-- Yapılacak işler --
1. Barzani ailesinin sermaye edinmesini anlatan metni iki cümleyle özetleyin.
2. Barzani ailesinin sermaye edinmesini anlatan metni kaldığı yerden sürdürün.

-- Okunacak metin --
- - -
Ayrıntılarına girmeden – çünkü ayrıntılar bu yazının konusu olmayı çok çok aşar, bir kitap hatta bir kitaplar serisinin konusudur – çok genel hatlarıyla ancak kanıtlarıyla, ortaya koymaya çalışacağız. Barzani ailesi, Barzan bölgesinde kendi halinde bir aile hem ziraat hem de hayvancılık ile uğraşarak, geçimini kıt kanaat sağlarlardı. Bir de müritlerin katkılarıyla yaşamlarını sürdürürlerdi. 60’lı yıllardan sonra İran-İsrail-ABD ilişkileriyle, onlar hesabına savaş yürütmenin bir karşılığı olarak, biraz sermaye biriktirdiler. 90’lı yıllara kadar gerek İran gerek İsrail gerekse Amerika’dan aldıkları maddi destek ile geçmiş süreci önemli oranda aşan, bir para-sermaye gücüne ulaştılar. Bunu Kürt-Kürdistan adına ve bu iki kutsal kavramı sömürmek temelinde yaptılar. Fakat bu sermaye öyle çok fazla göze çarpacak bir düzeye, hele hele uluslararası alanda tartışılacak düzeye gelmedi. Fakat artık Barzan mıntıkasını aşan, genel bir baskıcı ve sömürücü sınıf olmaya doğru bir giriş de olmuştur.
- - -
Uzuv işaret noktası koordinatları:
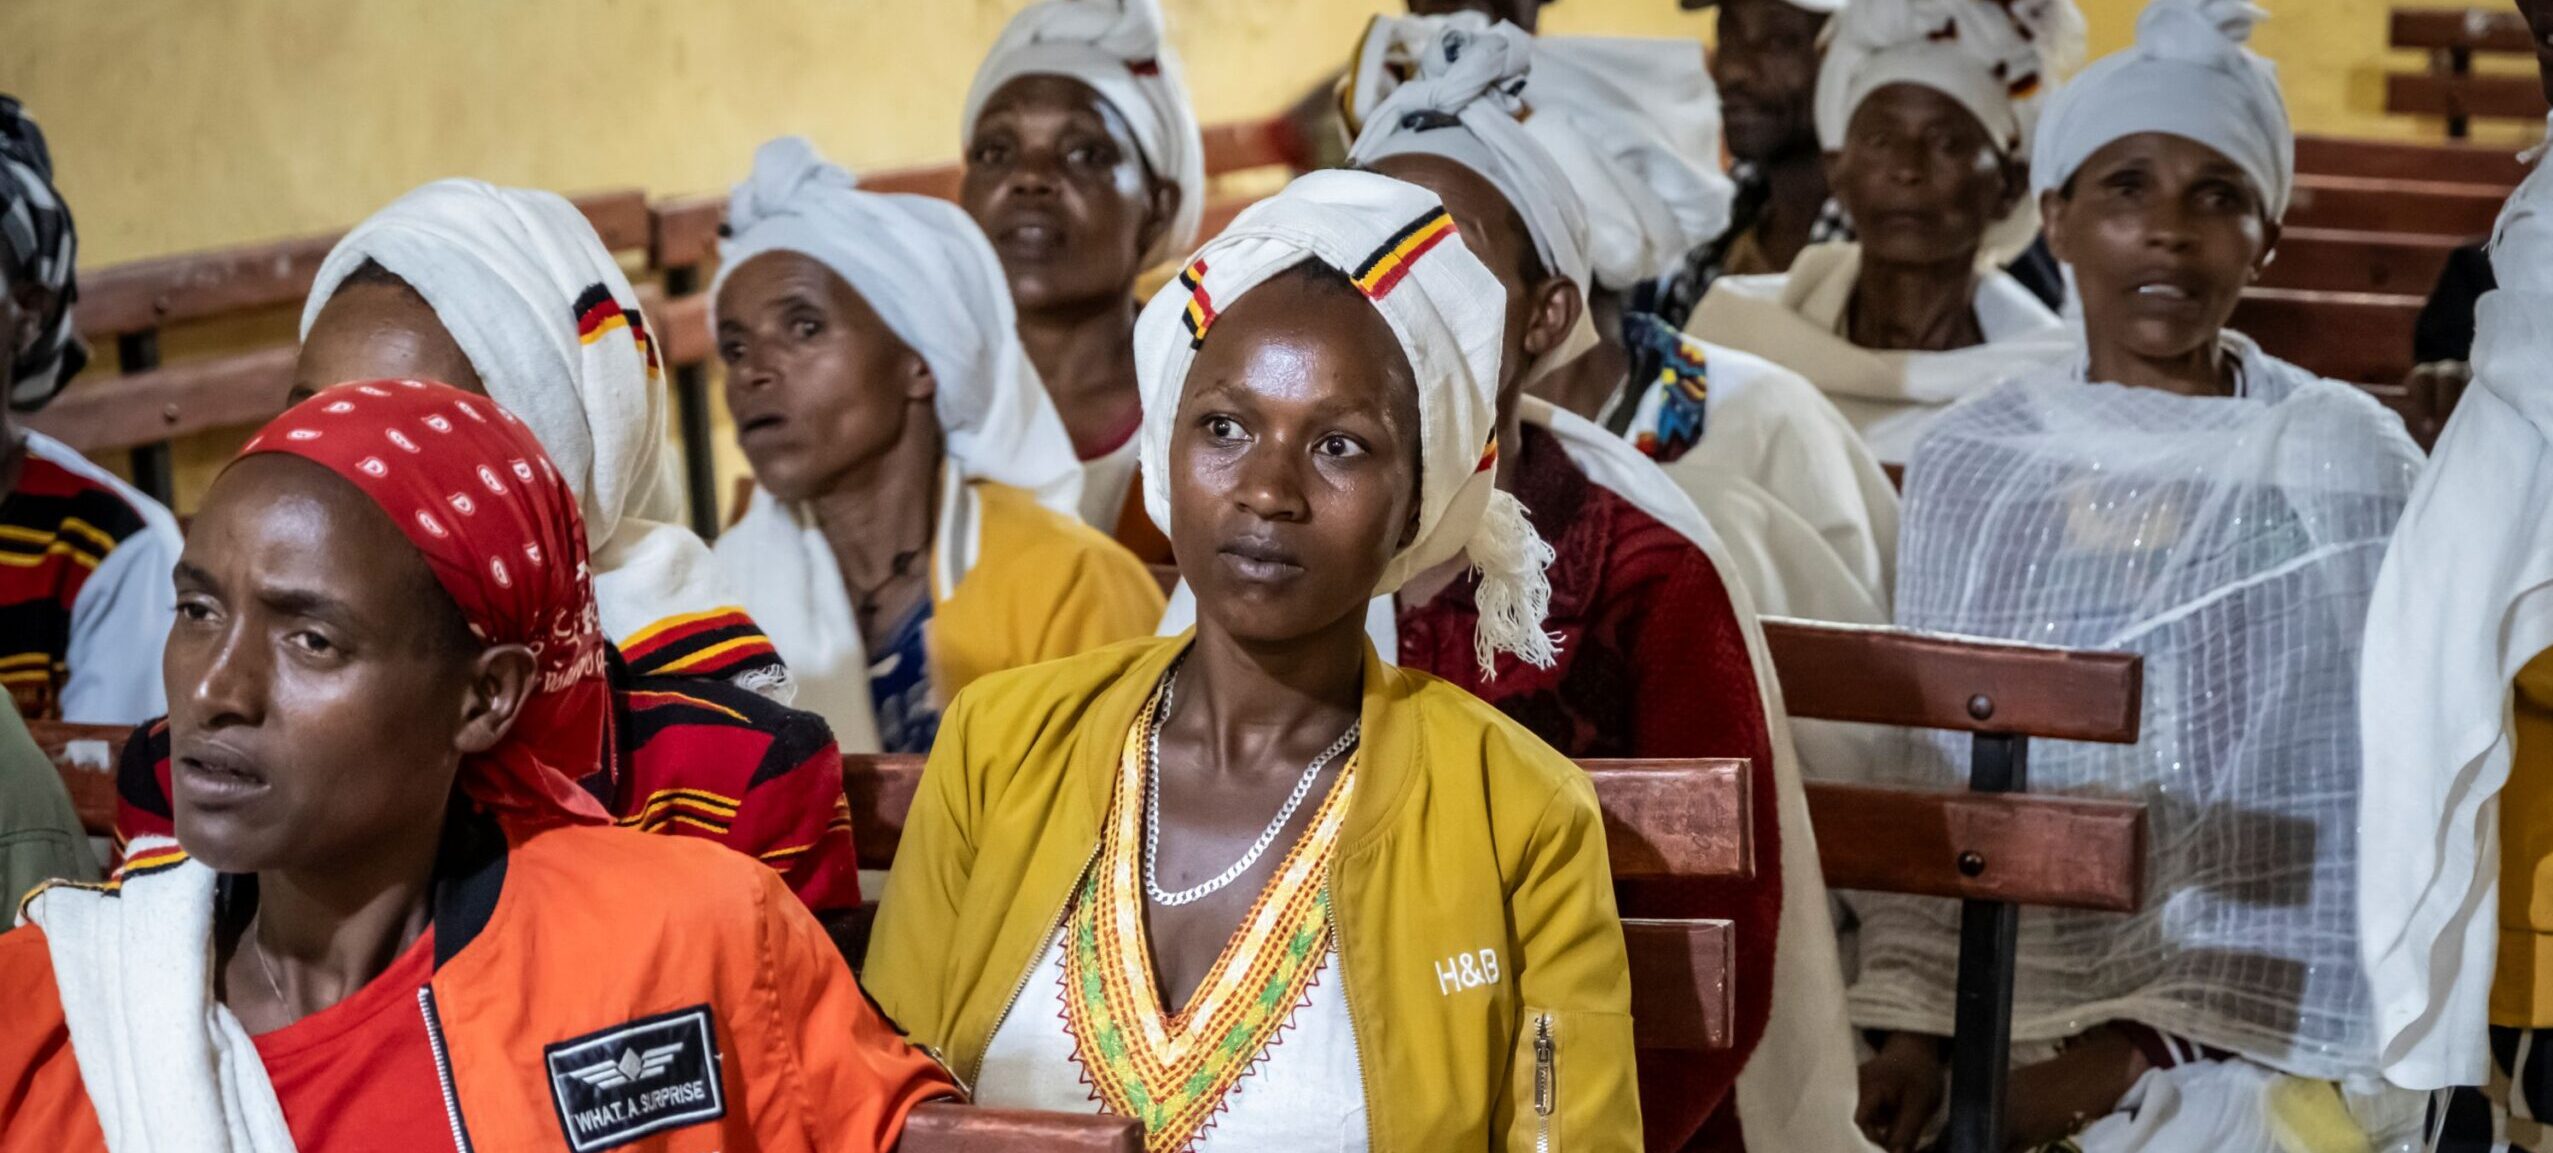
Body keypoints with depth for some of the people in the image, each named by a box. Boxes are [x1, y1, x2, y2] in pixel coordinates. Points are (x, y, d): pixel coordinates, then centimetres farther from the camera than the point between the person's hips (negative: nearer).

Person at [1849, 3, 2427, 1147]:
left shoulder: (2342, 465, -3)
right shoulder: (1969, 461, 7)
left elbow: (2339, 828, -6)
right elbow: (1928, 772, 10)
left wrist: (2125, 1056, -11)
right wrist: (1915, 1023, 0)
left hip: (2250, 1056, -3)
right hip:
- - -
-- Yanıt listesi --
1. Metne göre Barzani ailesi, Barzan bölgesinde tarım, hayvancılık ve müritlerin katkılarıyla kıt kanaat geçinen bir aileydi; 60'lı yıllardan sonra İran, İsrail ve ABD hesabına savaş yürütmenin karşılığında biraz sermaye biriktirdi. 90'lı yıllara kadar bu ülkelerden aldığı maddi destekle, Kürt-Kürdistan kavramlarını sömürerek önemli bir para-sermaye gücüne ulaştı; bu sermaye uluslararası alanda tartışılacak düzeye gelmese de aile, Barzan mıntıkasını aşan baskıcı ve sömürücü bir sınıf olma yoluna girdi.

2.
Herkes, Mesut Barzani de dahil Barzani ailesi 90’lı yıllara kadar İran sömürgeciliği denetimi altında yaşamlarını sürdürdüklerini gayet iyi bilir. Hem sömürgeci şahlık döneminde hem de Humeyni döneminde Rojhılat Kürdistan’ındaki ulusal hareketi tasfiyede aktif rol oynama karşılığında İran sömürgeciliğinin denetiminde kalmışlardır. Başta Süleyman Muini gibi, birçok aydın ve öncü kişiliğinin tasfiye edilmesi bu uzunca süreçte yaşanmıştır. Yani Kürdistan’ın ikinci büyük parçasının ulusal direniş hareketi, bir ailenin rahatı ve sermaye biriktirmesi için kurban edilmiştir. Yine 70’li yılların başında Saitlerin komplo ile tasfiye edilmeleri karşılığında sömürgeci Türk devletinden ne aldıkları sırrıyetini korumaktadır. Ancak şu bir gerçek ki yine ailenin çıkarları için Kürdistan’ın en büyük parçasının ulusal hareketi tasfiye 70’li yılların hemen başında tasfiye edilmiştir. Tarihe Saitlere yapılan komplo olarak geçen bu olayın sayısız belgeleri söz konusudur. Ve hepsi de Barzani ailesini sanık sandalyesine oturtmaktadır.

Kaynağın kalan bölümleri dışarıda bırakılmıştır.